*** Opening of DATA SHOWN ***

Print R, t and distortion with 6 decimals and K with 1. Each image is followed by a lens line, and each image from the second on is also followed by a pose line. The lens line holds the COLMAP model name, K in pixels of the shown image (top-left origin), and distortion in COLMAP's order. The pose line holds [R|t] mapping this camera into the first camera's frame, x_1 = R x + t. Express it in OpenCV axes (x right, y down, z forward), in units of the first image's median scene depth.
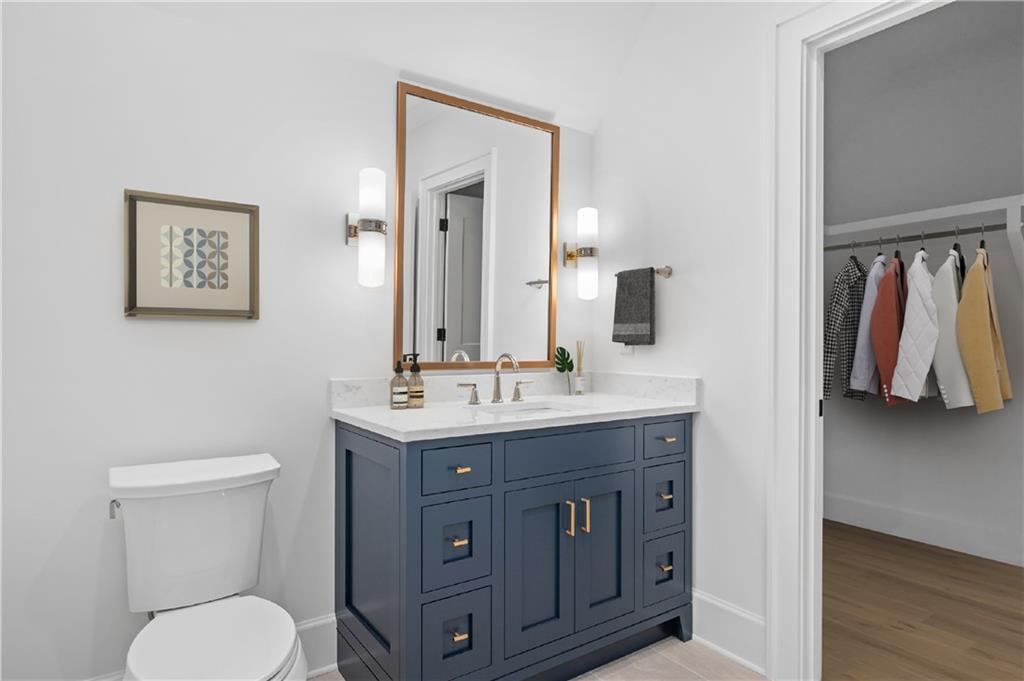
lens RADIAL K [[590.6, 0, 535.2], [0, 590.6, 341.5], [0, 0, 1]] dist [0.001103, 0.000087]
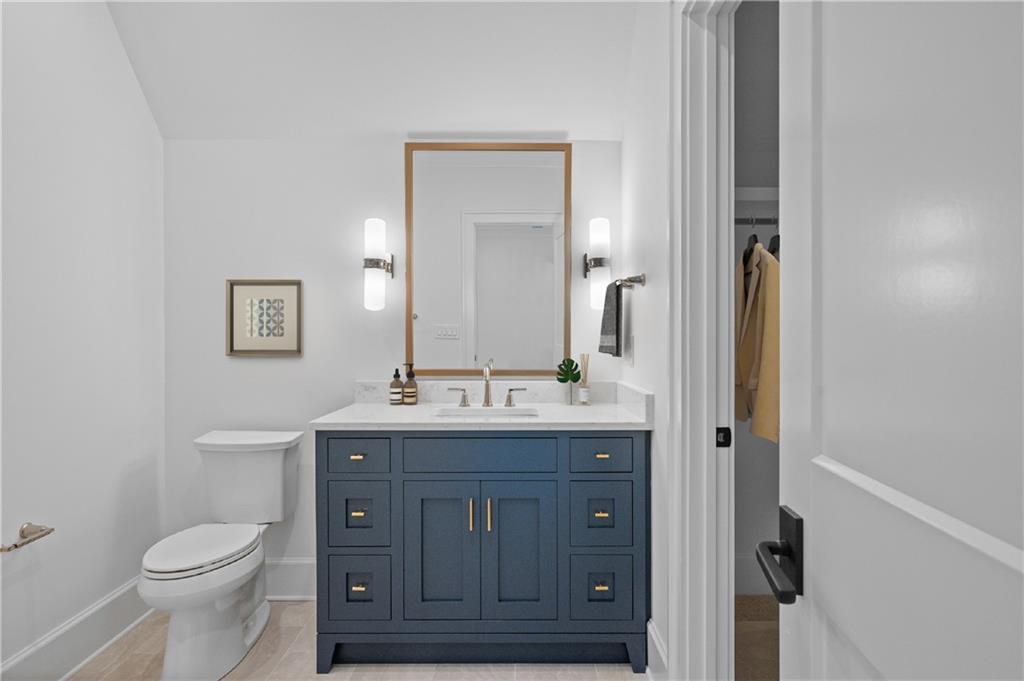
lens RADIAL K [[590.6, 0, 535.2], [0, 590.6, 341.5], [0, 0, 1]] dist [0.001103, 0.000087]
pose [[0.811138, 0.000640, -0.584855, 0.667386], [0.001184, 0.999996, 0.002736, -0.023407], [0.584854, -0.002911, 0.811133, 0.140689]]
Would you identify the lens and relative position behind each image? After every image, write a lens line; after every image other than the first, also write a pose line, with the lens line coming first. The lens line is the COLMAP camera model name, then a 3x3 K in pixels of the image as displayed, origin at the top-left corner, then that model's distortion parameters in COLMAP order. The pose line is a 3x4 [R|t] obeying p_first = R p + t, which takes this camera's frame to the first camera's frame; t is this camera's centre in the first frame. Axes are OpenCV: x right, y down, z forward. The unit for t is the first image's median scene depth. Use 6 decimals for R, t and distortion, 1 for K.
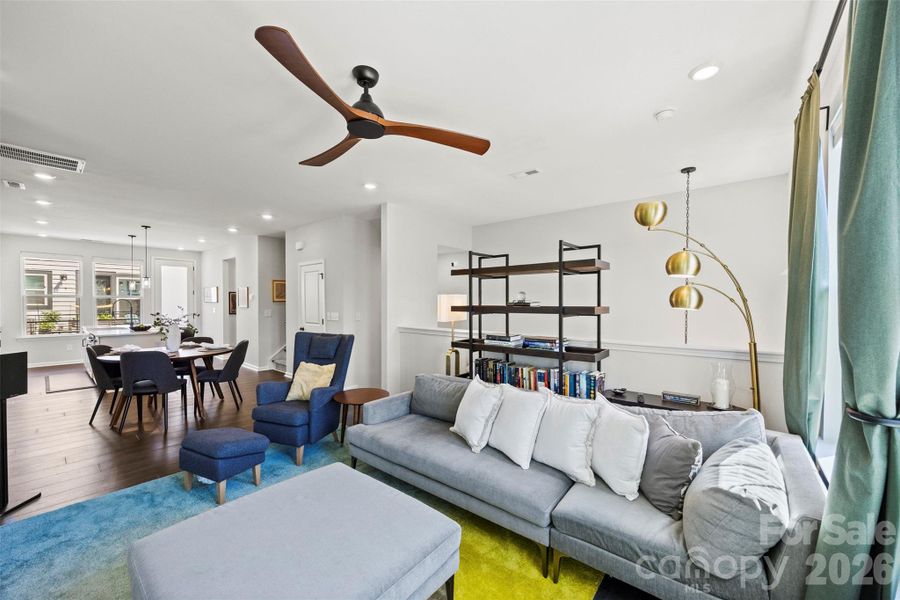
lens RADIAL K [[351.1, 0, 451.6], [0, 351.1, 301.2], [0, 0, 1]] dist [0.000591, 0.000008]
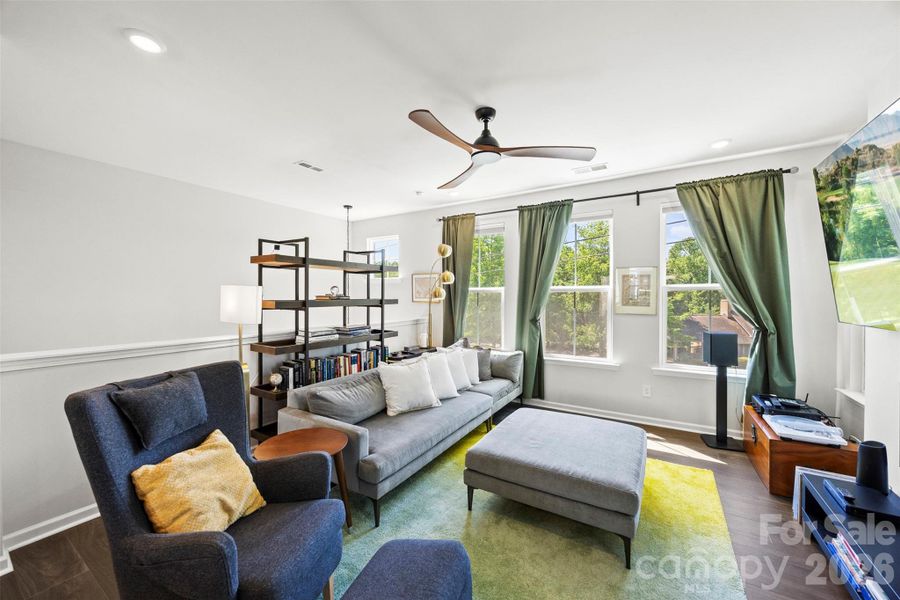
lens RADIAL K [[351.1, 0, 449.5], [0, 351.1, 298.4], [0, 0, 1]] dist [0.000591, 0.000008]
pose [[-0.150924, -0.009568, 0.988499, -0.906726], [-0.000607, 0.999954, 0.009586, -0.000497], [-0.988545, 0.000846, -0.150923, 0.833112]]
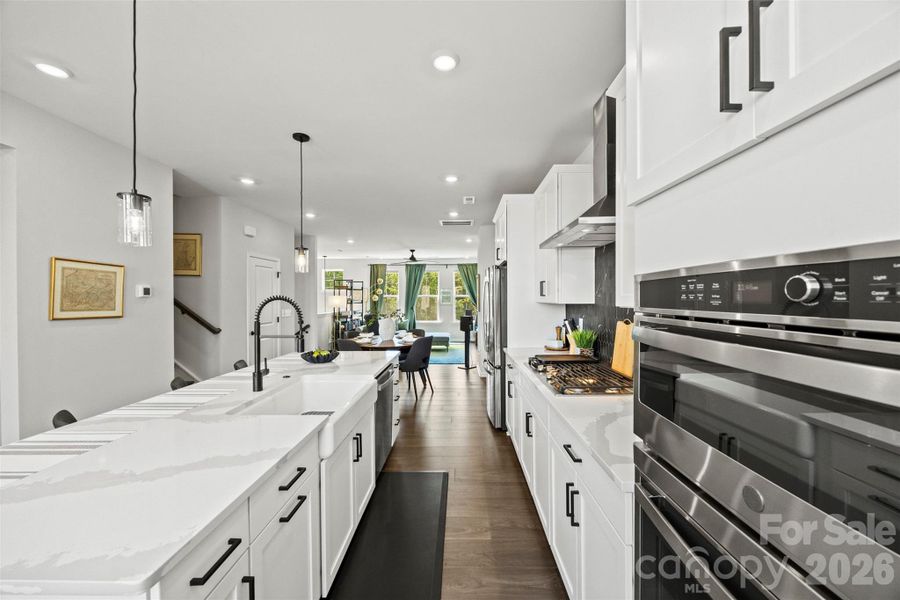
lens RADIAL K [[351.1, 0, 451.2], [0, 351.1, 298.2], [0, 0, 1]] dist [0.000591, 0.000008]
pose [[-0.624836, -0.001920, 0.780754, -2.654242], [-0.001699, 0.999998, 0.001099, -0.008477], [-0.780754, -0.000639, -0.624838, 2.225520]]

*** Close of DATA SHOWN ***

• _WHAT NEEDS TO BE DONE_: Show every line from the entries above that contains the word "also".

• _RESULT OF THIS TASK_:
Print R, t and distortion with 6 decimals and K with 1. Each image is followed by a lens line, and each image from the second on is also followed by a pose line. The lens line holds the COLMAP model name, K in pixels of the shown image (top-left origin), and distortion in COLMAP's order. The pose line holds [R|t] mapping this camera into the first camera's frame, x_1 = R x + t. Express it in OpenCV axes (x right, y down, z forward), in units of the first image's median scene depth.
Would you identify the lens and relative position behind each image? After every image, write a lens line; after every image other than the first, also write a pose line, with the lens line coming first. The lens line is the COLMAP camera model name, then a 3x3 K in pixels of the image as displayed, origin at the top-left corner, then that model's distortion parameters in COLMAP order. The pose line is a 3x4 [R|t] obeying p_first = R p + t, which takes this camera's frame to the first camera's frame; t is this camera's centre in the first frame. Axes are OpenCV: x right, y down, z forward. The unit for t is the first image's median scene depth. Use 6 decimals for R, t and distortion, 1 for K.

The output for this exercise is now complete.